A few minutes later the door opened and Ellen came in again, frowning, and still carrying the lion. She set him down in the big chair.

“I'm sorry you can't be in the play,” she said.

“That's all right,” said the lion. “Besides, there was one argument your mother didn't think of.”

“What was that?” said Ellen.

“If you held me in one of your arms you'd only have four points.”

“That's right,” Ellen said, after thinking about it. “Nobody would know I was a star.”

“Nobody would know,” the lion said. “And everybody would miss the point of the play.”

“It starts at three o'clock,” said Ellen. “I have to go now.”

“Good-bye,” said the lion.

“I'll tell you all about it when I get back,” Ellen said from the doorway.

“I'll be waiting to hear about it,” said the lion.

“Good luck.”

Ellen left, walking with her arms stretched out and with her feet spread, like a star.

THE TWO STATUES

“W
hat are you making, Ellen?” asked the lion, suppressing a yawn.

“Statues,” Ellen told him, without looking up from the modeling clay.

“Statues of whom?”

“Just statues.” Ellen pointed at two figures, one tall and thin and the other short and fat, and set them facing the lion. “Don't they look like statues?”

“No,” said the lion. “Crude figurines perhaps, not statues.”

The tall figure let his head fall slightly to one side. He looked at the lion as he spoke.

“Nevertheless, I am a statue.”

“See?” said Ellen, making a face at the lion. “He said so himself.

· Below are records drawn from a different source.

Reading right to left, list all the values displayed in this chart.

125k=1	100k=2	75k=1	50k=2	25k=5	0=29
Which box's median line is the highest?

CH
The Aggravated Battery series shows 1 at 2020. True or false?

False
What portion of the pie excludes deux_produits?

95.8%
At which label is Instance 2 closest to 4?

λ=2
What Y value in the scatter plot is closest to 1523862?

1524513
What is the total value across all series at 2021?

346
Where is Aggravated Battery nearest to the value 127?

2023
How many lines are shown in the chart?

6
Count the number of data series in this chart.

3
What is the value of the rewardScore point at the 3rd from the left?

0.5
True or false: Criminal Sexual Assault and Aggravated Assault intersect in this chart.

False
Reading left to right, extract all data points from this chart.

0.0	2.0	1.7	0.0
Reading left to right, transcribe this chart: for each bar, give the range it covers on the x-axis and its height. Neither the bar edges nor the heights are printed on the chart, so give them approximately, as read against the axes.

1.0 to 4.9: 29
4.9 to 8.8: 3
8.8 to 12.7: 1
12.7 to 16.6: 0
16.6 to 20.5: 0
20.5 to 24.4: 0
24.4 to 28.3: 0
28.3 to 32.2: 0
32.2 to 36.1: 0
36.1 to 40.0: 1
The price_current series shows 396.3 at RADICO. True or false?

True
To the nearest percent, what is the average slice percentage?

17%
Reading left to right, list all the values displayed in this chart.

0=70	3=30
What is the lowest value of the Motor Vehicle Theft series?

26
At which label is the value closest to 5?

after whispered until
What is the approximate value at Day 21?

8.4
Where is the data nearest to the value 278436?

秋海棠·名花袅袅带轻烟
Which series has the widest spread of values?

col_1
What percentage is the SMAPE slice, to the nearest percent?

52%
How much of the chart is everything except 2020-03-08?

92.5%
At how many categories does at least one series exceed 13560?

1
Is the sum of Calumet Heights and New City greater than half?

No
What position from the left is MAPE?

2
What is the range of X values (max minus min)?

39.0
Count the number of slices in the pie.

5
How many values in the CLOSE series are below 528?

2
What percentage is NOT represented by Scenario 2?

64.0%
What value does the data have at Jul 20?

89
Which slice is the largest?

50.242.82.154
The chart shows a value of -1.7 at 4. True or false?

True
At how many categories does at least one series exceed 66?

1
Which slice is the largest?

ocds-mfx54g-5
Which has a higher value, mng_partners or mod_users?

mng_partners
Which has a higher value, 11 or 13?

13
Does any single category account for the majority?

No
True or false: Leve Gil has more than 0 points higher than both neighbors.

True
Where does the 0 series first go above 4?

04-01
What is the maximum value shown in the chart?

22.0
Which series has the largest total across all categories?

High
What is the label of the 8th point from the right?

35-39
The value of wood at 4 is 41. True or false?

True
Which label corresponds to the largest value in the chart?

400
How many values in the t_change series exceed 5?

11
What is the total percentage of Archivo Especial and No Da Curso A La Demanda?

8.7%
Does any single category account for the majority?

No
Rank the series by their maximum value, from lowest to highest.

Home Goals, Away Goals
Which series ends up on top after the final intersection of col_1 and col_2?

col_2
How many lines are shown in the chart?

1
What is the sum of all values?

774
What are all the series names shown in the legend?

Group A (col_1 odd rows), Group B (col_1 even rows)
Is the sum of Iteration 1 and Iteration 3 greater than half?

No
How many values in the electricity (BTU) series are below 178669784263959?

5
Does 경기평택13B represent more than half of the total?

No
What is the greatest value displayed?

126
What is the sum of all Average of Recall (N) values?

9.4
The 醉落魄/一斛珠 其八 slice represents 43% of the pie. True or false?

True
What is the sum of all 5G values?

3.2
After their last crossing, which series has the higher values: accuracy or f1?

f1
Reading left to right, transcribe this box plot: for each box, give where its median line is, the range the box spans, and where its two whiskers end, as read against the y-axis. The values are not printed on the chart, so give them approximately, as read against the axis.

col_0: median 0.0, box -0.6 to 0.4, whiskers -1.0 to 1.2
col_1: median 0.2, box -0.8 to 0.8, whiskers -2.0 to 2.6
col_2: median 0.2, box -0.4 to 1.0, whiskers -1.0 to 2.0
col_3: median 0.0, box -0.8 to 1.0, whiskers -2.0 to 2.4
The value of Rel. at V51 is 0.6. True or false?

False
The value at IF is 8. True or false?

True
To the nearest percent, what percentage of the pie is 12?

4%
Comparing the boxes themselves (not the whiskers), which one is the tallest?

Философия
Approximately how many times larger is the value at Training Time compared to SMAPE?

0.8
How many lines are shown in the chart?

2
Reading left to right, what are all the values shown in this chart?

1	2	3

He is a statue.”

“A statue of whom?” the lion said. “A statue has to be a statue of somebody.”

“That's right,” said the statue, tossing his head farther to the side. “I am a statue of General Jones.”

The head of the other statue dropped forward on his fat chest in a nod.

“And I am a statue of Admiral Smith.”

Ellen straightened up their heads with her thumbs.

“The tall one is a statue of General Jones,” she said. “And the short one is a statue of Admiral Smith.”

“A statue has to be a statue of somebody,” the lion repeated. “Who in the world are General Jones and Admiral Smith?”

The statue of Admiral Smith bowed from his fat waist.

“I am General Jones,” he said.

The tall statue of General Jones bowed lower.

“I am Admiral Smith.”

“They are statues of each other,” Ellen explained to the lion. “Admiral Smith is a statue of General Jones and General Jones is a statue of Admiral Smith.”

At the mention of their names both statues bowed again, so low that Ellen had to grab them to stop them from falling forward. As she straightened them up their legs bent and they broke into a slithering sort of jig. Despite Ellen's grasp on each of them they continued to dance. They hopped and leapt and bounced all over the place.

“That's enough,” said Ellen, whose arms were getting a bit tired trying to hold them. “Statues are not supposed to dance.”

Both statues kept on dancing and the Admiral began to sing.

“Oh, I am a statue of General Jones,” he sang, in time to the dancing.

“Oh, I am a statue of Admiral Smith,” sang the General.

“And he is a statue of me!” they sang, pointing at each other.

“Statues are not supposed to sing, either,” said Ellen, turning to the lion. “Are they?”

“I would prefer it if they didn't,” said the lion. “I'm thinking.”